[[ Recorded information open ]]

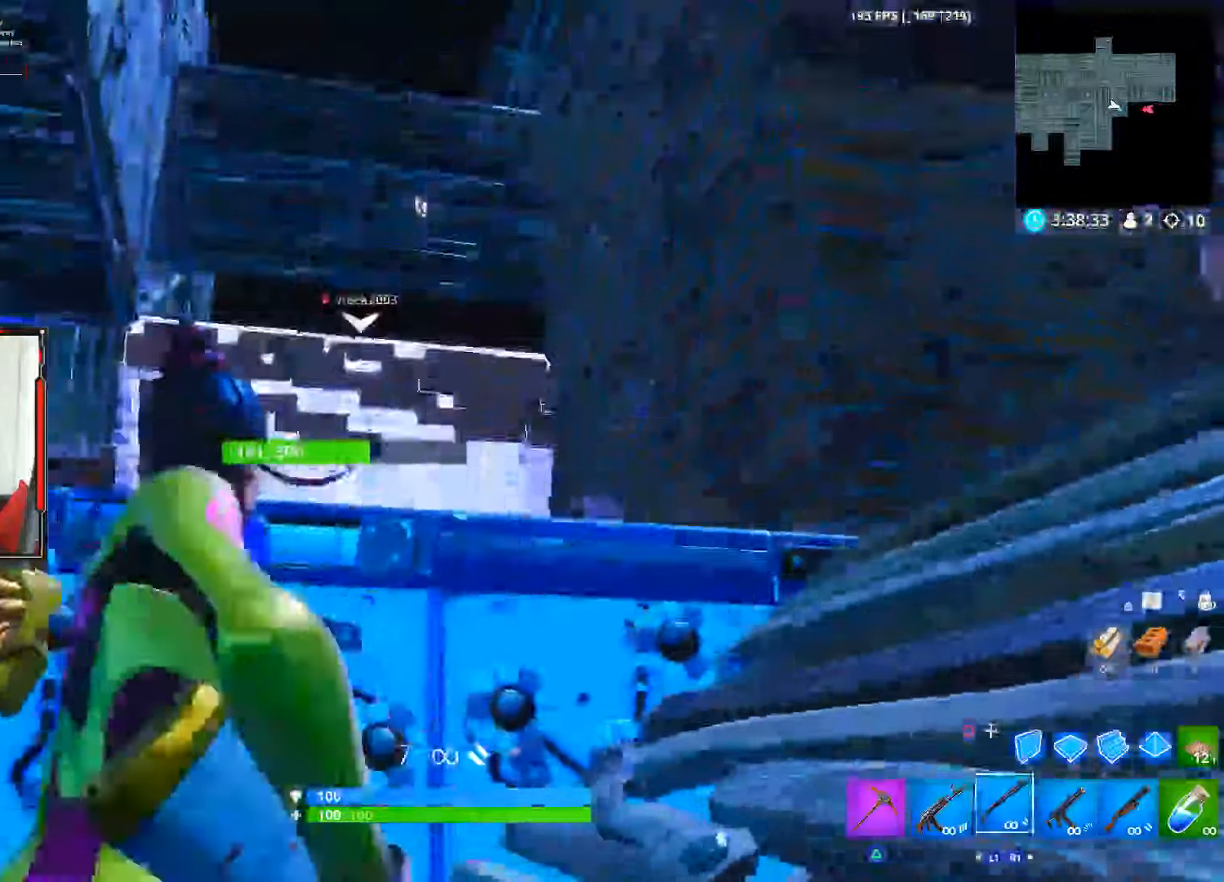
{"buttons": [], "left_stick": "up-left", "right_stick": "up", "events": [[383, "right_stick", "up"]]}
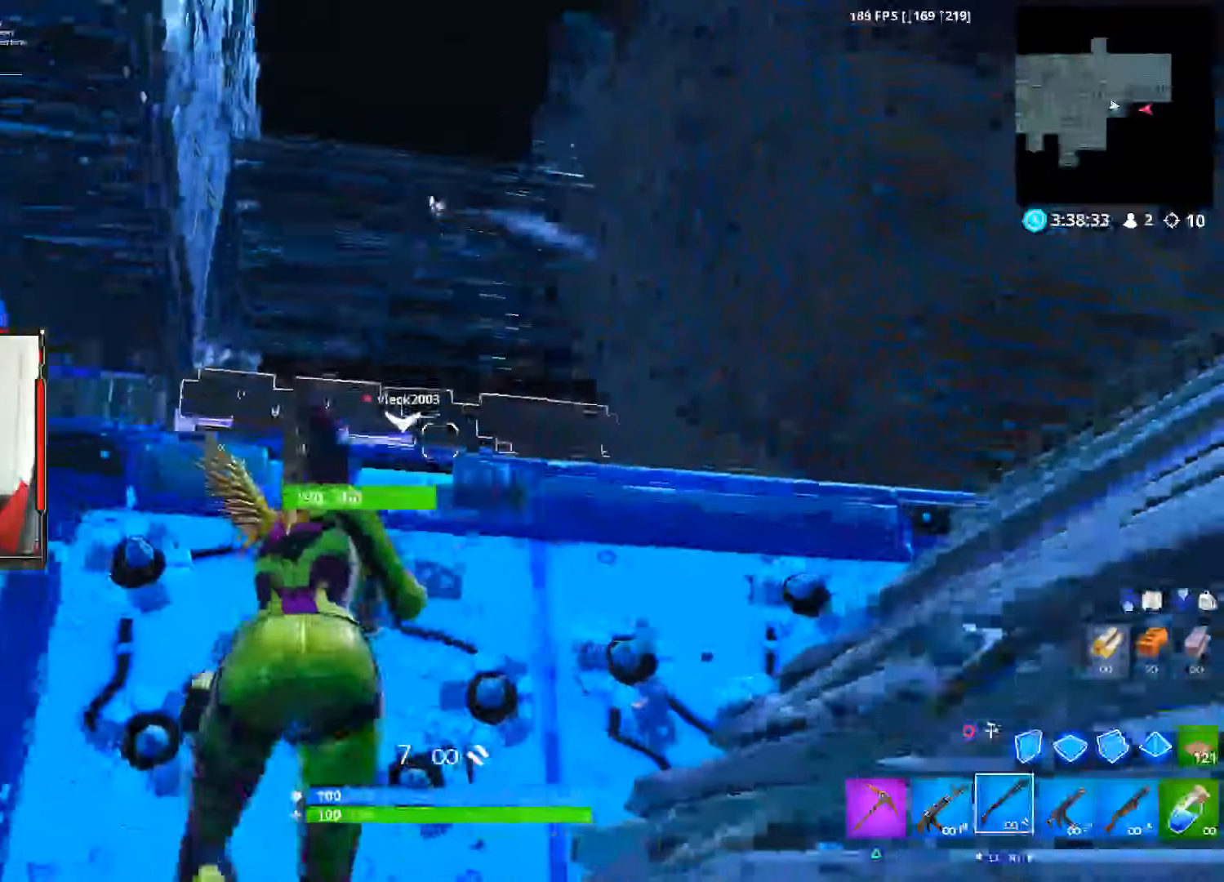
{"buttons": [], "left_stick": "down", "right_stick": "center", "events": [[83, "left_stick", "down-left"], [100, "right_stick", "center"], [150, "left_stick", "down"], [300, "R3", "down"], [400, "R3", "up"]]}
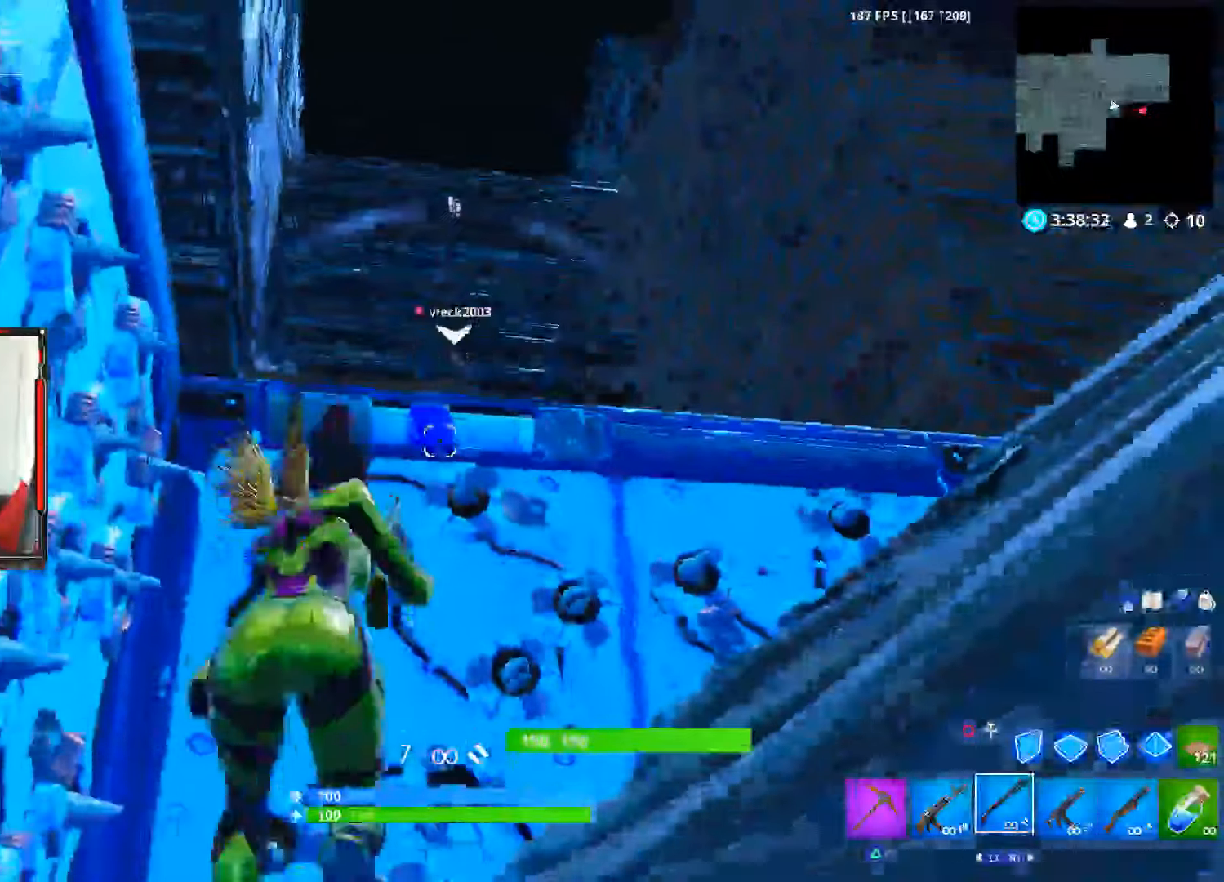
{"buttons": [], "left_stick": "up", "right_stick": "center"}
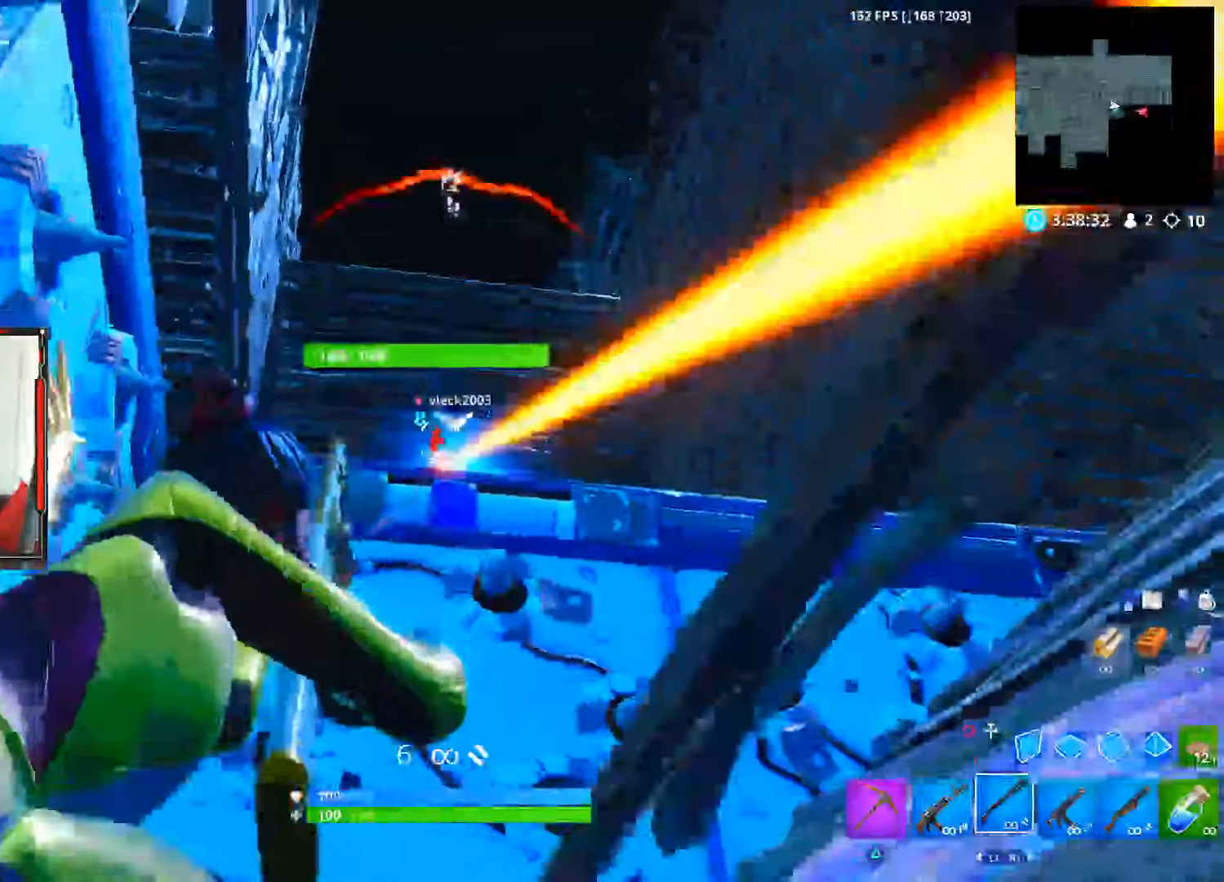
{"buttons": [], "left_stick": "right", "right_stick": "center", "events": [[67, "left_stick", "left"], [117, "left_stick", "center"], [167, "R3", "down"], [250, "left_stick", "right"], [300, "R3", "up"]]}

[[ Recorded information closed ]]

Extract all the data above exactly, excluding every picture.

{"buttons": [], "left_stick": "up-left", "right_stick": "up", "events": [[383, "right_stick", "up"]]}
{"buttons": [], "left_stick": "down", "right_stick": "center", "events": [[83, "left_stick", "down-left"], [100, "right_stick", "center"], [150, "left_stick", "down"], [300, "R3", "down"], [400, "R3", "up"]]}
{"buttons": [], "left_stick": "up", "right_stick": "center"}
{"buttons": [], "left_stick": "right", "right_stick": "center", "events": [[67, "left_stick", "left"], [117, "left_stick", "center"], [167, "R3", "down"], [250, "left_stick", "right"], [300, "R3", "up"]]}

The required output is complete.